So you’ve chosen an egg donor — congratulations! But if you’re like many intended parents, once the paperwork is signed, you’re left wondering: Now what?
First, a note about timing. While egg donor cycles vary in length depending on a variety of factors including clinic availability, clinics like ours at will counsel intended parents that cycles with a first-time donor typically take around three months to complete, from matching to egg retrieval.
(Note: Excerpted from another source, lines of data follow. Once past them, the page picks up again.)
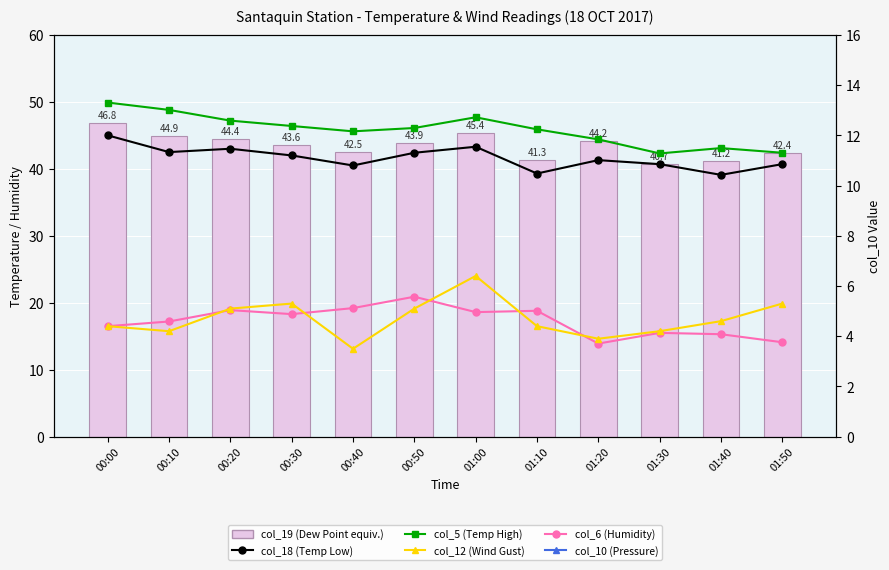

List the series in order of their peak value, highest first.

col_10 (Pressure), col_5 (Temp High), col_19 (Dew Point equiv.), col_18 (Temp Low), col_6 (Humidity), col_12 (Wind Gust)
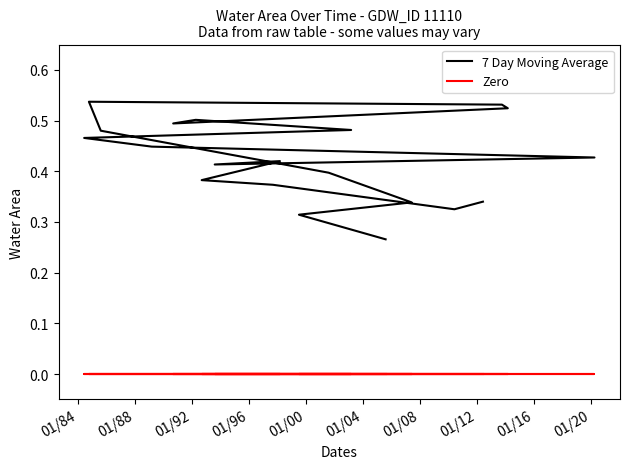

Which series has the largest range (max minus min)?

7 Day Moving Average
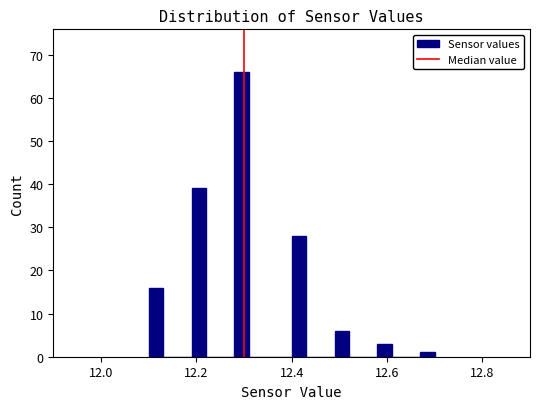

Read against the x-axis, roughly where is the centre of the tallest bar?

12.30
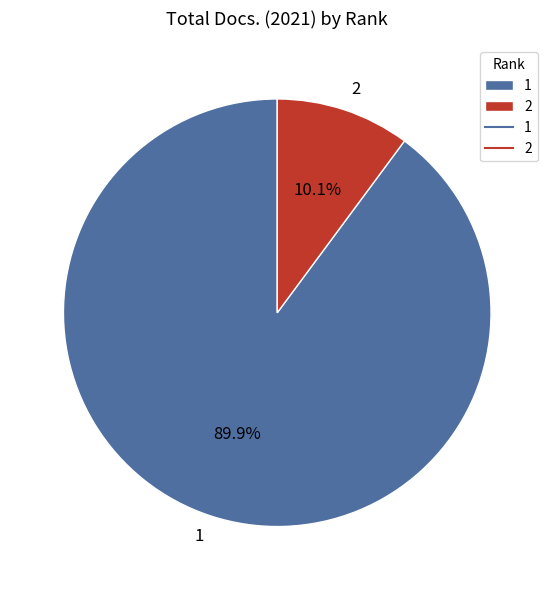

How many slices are in this pie chart?

2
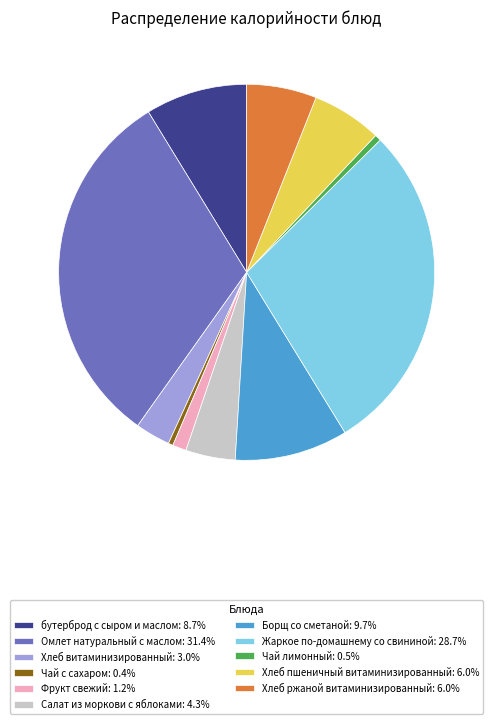

Count the number of slices in the pie.

11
But once that happens, here are the next steps:
Medical Evaluation and Clearance
A first-time donor will have a psychological screening (including a consultation with a psychologist and a personality test) and genetic counseling (an in-depth interview with a genetic counselor) prior her medical screening. The resulting psych and genetic counseling reports are then sent to your doctor.
At the donor’s medical screening appointment at your clinic, the doctor will check various hormone levels via bloodwork, including estradiol, FSH (follicle stimulating hormone) and AMH (anti-Müllerian hormone). Some doctors will also run genetic tests at this appointment; others will wait for the hormone results to come back before initiating further testing. Genetic tests generally take two to three weeks to result. Once the doctor has received and reviewed the test results, and assuming everything is normal, the donor will be given medical clearance to proceed.
The process leading to medical clearance typically takes about a month. If the donor has been using an IUD or implant for contraception, or if she is found to have a cyst, medical clearance may be delayed. Medical clearance can also take longer if additional genetic testing for either you or the donor is deemed necessary by your doctor.
Once medical clearance has been issued, the cycle moves on to the legal stage, during which the egg donor agreement is drafted and signed. You will need an attorney who specializes in reproductive law (a subspecialty of family law) to draft the contract for you. Clinics like Beverly Hills Egg Donation can recommend an attorney if you don’t already have one. The donor will have her own attorney who will review the draft with her. Once both parties have signed the egg donor agreement, your attorney will send a legal clearance letter to your doctor. Typically clinics will not put together a donor’s cycle dates until legal clearance has been issued.
Stimulation and Retrieval
The final step of the cycle is the stimulation phase, during which the donor is on injectable medication to induce the ovaries to produce more eggs. It generally takes around twelve days from the start of injectable medications to the egg retrieval. After that, the time from the retrieval to the embryo transfer varies, as there are different procedures, protocols, and tests used by each doctor.
Using a Previous Donor
Of course, you may have chosen a previous donor rather than someone who has never donated before. If that is the case, it’s possible that the process may go a little more quickly, particularly if your doctor determines that the donor doesn’t need any additional genetic testing.